Médecin de proximité: un rôle crucial
Devant la hausse des cas de contamination, les experts mettent en relief le rôle crucial que peut jouer le médecin de proximité. Intégré dans la boucle du système de dépistage, celui-ci est un filtre important de par les missions qui sont les siennes. Dr. Tayeb Hamdi, vice-président de la Fédération nationale de la santé, explique ainsi que «la médecine générale – médecine de famille libérale remplit trois missions majeures, à savoir l’organisation des soins, la veille sanitaire (surveillance épidémiologique) et la gestion de la crise sanitaire (la riposte)».

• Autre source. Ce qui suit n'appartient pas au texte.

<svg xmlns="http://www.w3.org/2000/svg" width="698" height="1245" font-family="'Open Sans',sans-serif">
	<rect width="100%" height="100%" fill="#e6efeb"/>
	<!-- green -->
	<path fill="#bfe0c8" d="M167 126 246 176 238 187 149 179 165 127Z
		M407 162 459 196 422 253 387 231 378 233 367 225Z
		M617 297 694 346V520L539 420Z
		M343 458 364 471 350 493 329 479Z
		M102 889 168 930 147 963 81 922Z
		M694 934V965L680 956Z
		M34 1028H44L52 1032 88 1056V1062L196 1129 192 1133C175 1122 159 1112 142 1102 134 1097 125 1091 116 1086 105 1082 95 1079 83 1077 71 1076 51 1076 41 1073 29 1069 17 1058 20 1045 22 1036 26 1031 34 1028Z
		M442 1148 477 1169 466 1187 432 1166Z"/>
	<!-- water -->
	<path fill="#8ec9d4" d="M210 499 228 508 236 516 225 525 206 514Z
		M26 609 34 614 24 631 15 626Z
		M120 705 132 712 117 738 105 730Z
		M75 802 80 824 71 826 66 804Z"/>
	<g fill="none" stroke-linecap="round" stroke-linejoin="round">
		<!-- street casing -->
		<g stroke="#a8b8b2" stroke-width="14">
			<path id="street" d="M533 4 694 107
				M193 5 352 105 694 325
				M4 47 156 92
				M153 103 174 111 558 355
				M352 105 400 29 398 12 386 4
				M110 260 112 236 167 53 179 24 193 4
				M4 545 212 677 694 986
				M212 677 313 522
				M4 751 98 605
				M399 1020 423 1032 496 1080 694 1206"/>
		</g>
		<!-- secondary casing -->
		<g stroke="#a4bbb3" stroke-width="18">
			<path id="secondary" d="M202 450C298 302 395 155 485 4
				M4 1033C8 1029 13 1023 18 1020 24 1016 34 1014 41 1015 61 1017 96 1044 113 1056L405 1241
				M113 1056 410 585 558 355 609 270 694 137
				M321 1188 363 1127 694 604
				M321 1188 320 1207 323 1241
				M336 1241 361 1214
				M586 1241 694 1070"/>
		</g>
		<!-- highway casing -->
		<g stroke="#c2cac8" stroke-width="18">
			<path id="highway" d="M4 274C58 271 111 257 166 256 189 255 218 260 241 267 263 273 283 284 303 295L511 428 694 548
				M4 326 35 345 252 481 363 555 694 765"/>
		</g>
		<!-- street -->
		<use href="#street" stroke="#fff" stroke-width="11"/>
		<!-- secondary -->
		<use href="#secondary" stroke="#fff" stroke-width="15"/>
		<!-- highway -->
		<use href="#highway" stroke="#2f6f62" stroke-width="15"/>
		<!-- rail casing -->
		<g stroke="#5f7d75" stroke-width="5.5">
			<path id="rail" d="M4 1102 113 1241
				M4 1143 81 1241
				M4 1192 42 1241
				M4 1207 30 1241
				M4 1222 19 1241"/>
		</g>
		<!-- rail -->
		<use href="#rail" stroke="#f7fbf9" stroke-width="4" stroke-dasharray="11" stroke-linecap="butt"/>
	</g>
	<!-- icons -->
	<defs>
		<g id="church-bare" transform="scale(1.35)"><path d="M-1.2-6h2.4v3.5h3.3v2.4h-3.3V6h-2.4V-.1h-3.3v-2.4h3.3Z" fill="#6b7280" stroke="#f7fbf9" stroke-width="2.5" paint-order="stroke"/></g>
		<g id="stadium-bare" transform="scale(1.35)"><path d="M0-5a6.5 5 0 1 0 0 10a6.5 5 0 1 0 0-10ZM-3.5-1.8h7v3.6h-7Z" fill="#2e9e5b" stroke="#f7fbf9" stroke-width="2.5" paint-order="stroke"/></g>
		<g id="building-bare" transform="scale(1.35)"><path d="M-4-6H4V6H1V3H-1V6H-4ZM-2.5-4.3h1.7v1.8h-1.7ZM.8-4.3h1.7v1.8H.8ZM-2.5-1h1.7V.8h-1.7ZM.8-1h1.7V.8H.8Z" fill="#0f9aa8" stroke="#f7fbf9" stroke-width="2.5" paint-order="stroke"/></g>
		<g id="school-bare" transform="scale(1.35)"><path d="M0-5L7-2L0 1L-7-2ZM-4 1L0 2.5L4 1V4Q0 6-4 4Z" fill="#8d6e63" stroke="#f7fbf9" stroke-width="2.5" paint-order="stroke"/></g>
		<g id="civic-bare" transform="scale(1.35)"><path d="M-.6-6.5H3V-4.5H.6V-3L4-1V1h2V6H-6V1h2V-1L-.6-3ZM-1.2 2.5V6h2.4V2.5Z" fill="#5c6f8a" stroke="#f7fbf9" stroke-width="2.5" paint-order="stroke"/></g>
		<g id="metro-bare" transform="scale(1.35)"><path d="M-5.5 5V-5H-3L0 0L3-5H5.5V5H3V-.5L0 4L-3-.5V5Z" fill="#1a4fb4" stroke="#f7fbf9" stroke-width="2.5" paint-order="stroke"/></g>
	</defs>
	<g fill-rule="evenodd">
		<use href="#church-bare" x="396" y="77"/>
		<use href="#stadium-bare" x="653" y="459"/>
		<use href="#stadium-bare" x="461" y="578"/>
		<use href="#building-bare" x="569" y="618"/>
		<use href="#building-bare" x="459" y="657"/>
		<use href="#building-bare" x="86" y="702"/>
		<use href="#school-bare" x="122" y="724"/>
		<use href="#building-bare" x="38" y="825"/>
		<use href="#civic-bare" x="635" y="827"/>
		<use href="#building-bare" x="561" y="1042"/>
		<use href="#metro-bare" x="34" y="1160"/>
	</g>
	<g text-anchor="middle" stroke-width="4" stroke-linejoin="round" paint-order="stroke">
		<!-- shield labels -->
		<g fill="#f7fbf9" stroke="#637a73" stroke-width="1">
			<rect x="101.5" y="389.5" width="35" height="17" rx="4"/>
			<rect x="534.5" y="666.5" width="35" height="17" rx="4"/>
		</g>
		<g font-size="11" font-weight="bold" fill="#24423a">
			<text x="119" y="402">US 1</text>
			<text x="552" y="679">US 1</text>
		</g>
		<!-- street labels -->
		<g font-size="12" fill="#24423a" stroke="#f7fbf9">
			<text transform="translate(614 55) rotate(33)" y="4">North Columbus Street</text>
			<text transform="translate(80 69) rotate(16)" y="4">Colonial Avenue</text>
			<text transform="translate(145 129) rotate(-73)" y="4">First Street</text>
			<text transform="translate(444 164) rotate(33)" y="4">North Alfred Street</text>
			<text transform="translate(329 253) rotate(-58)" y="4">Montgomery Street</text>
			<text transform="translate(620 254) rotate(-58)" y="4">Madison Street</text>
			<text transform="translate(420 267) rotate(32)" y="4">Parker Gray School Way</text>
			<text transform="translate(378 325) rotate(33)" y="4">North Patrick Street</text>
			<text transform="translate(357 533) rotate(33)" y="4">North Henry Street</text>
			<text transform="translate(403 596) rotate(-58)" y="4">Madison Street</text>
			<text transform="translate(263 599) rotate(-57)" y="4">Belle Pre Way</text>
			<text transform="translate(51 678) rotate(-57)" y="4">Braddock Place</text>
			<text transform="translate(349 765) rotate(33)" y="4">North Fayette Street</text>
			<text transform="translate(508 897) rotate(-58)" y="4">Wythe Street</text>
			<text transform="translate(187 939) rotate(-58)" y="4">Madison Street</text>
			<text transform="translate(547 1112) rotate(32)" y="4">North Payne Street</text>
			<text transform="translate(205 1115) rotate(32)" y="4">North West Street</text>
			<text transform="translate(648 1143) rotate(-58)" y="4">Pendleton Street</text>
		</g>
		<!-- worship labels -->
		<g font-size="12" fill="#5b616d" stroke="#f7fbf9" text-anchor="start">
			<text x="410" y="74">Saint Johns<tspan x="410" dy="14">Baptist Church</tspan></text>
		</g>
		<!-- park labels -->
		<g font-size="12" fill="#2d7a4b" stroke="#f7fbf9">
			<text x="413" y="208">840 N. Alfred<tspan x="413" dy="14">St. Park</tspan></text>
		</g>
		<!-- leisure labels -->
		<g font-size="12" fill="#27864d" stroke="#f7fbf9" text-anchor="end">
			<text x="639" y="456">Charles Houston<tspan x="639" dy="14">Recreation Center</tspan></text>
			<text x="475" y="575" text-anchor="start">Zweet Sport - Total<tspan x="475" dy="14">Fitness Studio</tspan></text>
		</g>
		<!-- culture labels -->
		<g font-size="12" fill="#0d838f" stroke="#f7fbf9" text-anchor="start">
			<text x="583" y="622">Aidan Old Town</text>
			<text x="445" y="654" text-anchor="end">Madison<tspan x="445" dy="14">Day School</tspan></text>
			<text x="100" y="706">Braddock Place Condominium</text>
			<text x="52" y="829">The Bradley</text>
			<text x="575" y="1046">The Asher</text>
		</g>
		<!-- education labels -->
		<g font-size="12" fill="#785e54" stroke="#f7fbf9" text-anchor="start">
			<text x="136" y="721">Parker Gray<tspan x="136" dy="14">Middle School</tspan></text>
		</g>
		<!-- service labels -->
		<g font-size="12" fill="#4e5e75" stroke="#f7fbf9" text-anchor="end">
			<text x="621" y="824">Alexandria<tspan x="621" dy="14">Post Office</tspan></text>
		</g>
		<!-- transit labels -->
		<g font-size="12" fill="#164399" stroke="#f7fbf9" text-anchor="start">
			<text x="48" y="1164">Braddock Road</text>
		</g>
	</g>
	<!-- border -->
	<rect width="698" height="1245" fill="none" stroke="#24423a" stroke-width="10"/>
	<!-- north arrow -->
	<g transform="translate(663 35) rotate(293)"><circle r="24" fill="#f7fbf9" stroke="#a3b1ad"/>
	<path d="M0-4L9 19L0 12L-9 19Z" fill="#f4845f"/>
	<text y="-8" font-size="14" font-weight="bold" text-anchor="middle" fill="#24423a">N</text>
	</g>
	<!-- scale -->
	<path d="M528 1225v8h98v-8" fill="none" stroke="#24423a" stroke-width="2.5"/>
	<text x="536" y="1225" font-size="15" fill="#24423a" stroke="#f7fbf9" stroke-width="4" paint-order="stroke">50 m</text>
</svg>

Comment donc ce professionnel peut-il casser la chaîne de contamination? Une série de mesures peuvent être envisagées, selon Dr Hamdi, qui cite dans ce sens l’identification des cas symptomatiques, le testing (prescription des tests RT-PCR), l’isolement (mise en place des mesures d’isolement), le contact tracing (recherche des contacts et leur isolement), le traitement et suivi des patients à domicile et des contacts en isolement, ainsi que le suivi des patients Covid+ en post-hospitalisation et de la communication. Dr. Hamdi, qui est médecin et chercheur en politiques et systèmes de santé, estime «qu’une situation incontrôlable est encore évitable». Il préconise pour cela de mettre en place des outils de suivi harmonisés, de bien définir la relation libéral/hôpital/unités Covid, le partage de la décision de tester avec le médecin généraliste libéral, la prise en charge des tests par l’État et les caisses de maladie et assurances, ainsi que l’implication dans la décision d’hospitaliser, isoler à domicile et post-hospitalisation. Il est aussi question de la mise en place d’un parcours clair des patients suspects ou positifs, de l’implication dans le protocole thérapeutique et de considérer la Covid-19 chez le médecin libéral comme maladie professionnelle prise en charge par l’État.